Речь идет о том, что ортодоксальное христианство предполагает страдание в земной жизни как предуготовление к жизни вечной. Успешность или не успешность на земле не имеют никакого значения для будущей жизни. Для нее имеет значение только праведность, под которой подразумевается, прежде всего, покорность жизненным обстоятельствам, данным нам как испытание Богом.
При этом спасение обретается не преодолением этих обстоятельств, а духовной отстраненностью от них и чем более человек страдает в этой жизни, тем более он достоин райских благ в будущем.
Оценка такой установки не может быть однозначной.
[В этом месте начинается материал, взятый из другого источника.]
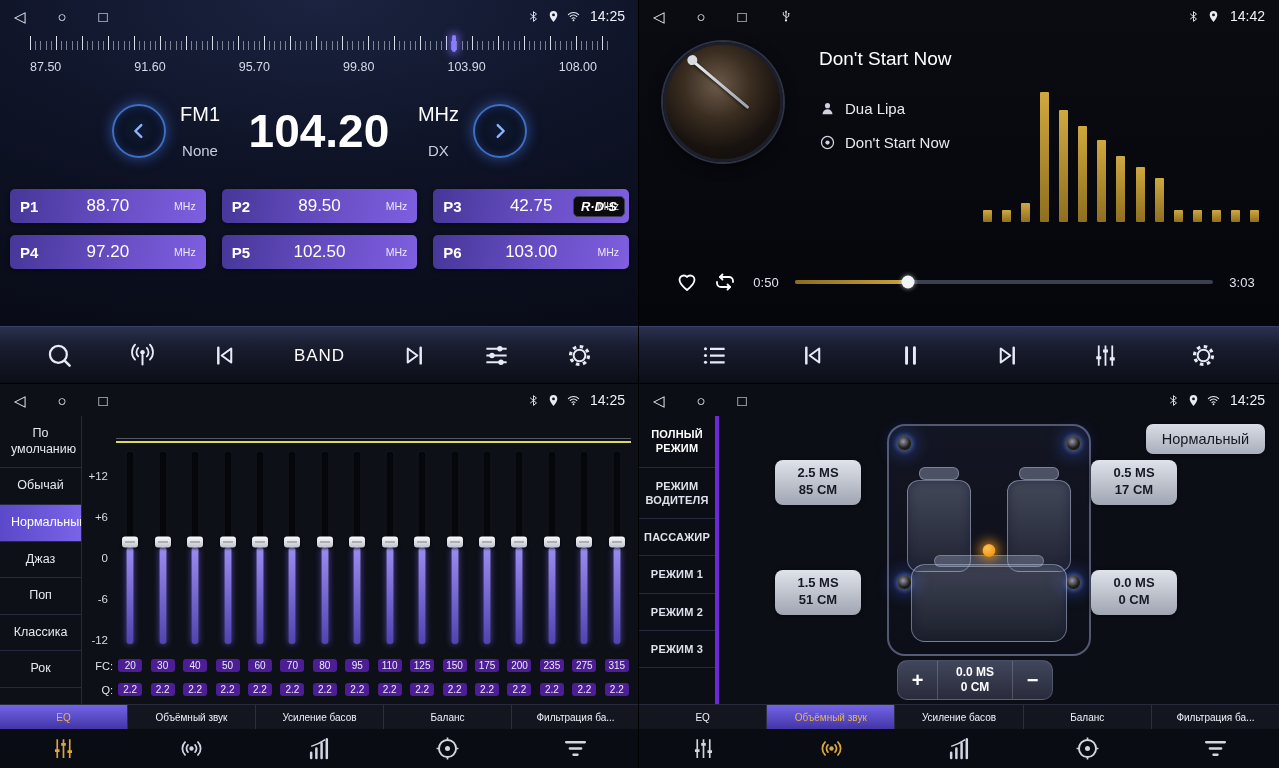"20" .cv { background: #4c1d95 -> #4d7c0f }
Мы знаем периоды нашей отечественной истории, когда именно она сыграла ключевую роль в сплочении и выживании народа, как это было, например, во времена монголо-татарского ига.
И в то же время мы не можем отрицать, что именно эта же установка убивает в нас внутреннюю потребность активного противления обстоятельствам, порождает гражданскую пассивность, смирение перед силой. И смирение это мы преодолеваем лишь под чьим либо водительством, либо когда иссякнет наше долготерпение. Но никогда это преодоление не становится повседневным естественным состоянием народной духа.
В конечном счете, мы должны отдавать себе отчет в том, что такая религиозная установка, которая уже более тысячи лет составляет одну из основ нашего национального самосознания и которой мы проникнуты до мозга костей, даже не осознавая в полной мере этого факта, принципиально отличает нас от протестантских народов. Народов, для которых земная успешность есть первый признак Божественного благорасположения и основание для возвращения после смерти в райские кущи.
Именно в этой особенности религиозного восприятия действительности лежит ключ к пониманию нашего отношения к трудовой деятельности и вообще к обустройству своего земного бытования.
Особый вид политической и рабочей этики
Француз Жюль Гере в начале прошлого века посетил Америку, что вдохновило его на любопытные «Путевые очерки». Вот как он описывал повседневный деловой энтузиазм американцев:
«В ресторане Matin за завтраком я обратил внимание на господина, который каждые две минуты поднимался, чтобы взглянуть на биржевую котировку, развертывавшуюся в автоматическом аппарате. Я высказал по этому поводу свое удивление сопровождавшему меня американцу.
– Пойдите в ресторан на Бродвее, вы там увидите нечто получше. Я последовал его совету и как-то раз утром зашел позавтракать в „Savarin“, который расположен как раз в самом центре делового квартала.
Было страшно накурено. Места свободного ни одного. Повсюду царили лихорадочная торопливость и движение. За маленьким столиком, тесно прижавшись друг к другу люди наскоро глотали свое кушанье. Но они сравнительно с другими казались сибаритами, так как большинство ело стоя, не снимая шляп и не имея возможности даже прислониться. Они лаконично отдавали приказание лакеям, и кушанья через минуту уже подвались. Здесь все приготовлено заранее. Это необходимо уже потому, что посетители здешние никогда не завтракают больше десяти минут. Мне не оставалось ничего другого, как последовать примеру остальных. В четверть часа я съел кусок ростбифа, который совершенно готовый присылается из Чикаго, пудинг, ломоть сыру и чашку кофе. Рядом со мной стоял какой-то джентльмен, правой рукой он ел, а в левой, на которой было накинуто пальто, держал какой-то список цифр и пожирал его вместе с завтраком.
– Неужели они ни одной минуты не отдохнут после завтрака? – спросил я провожатого.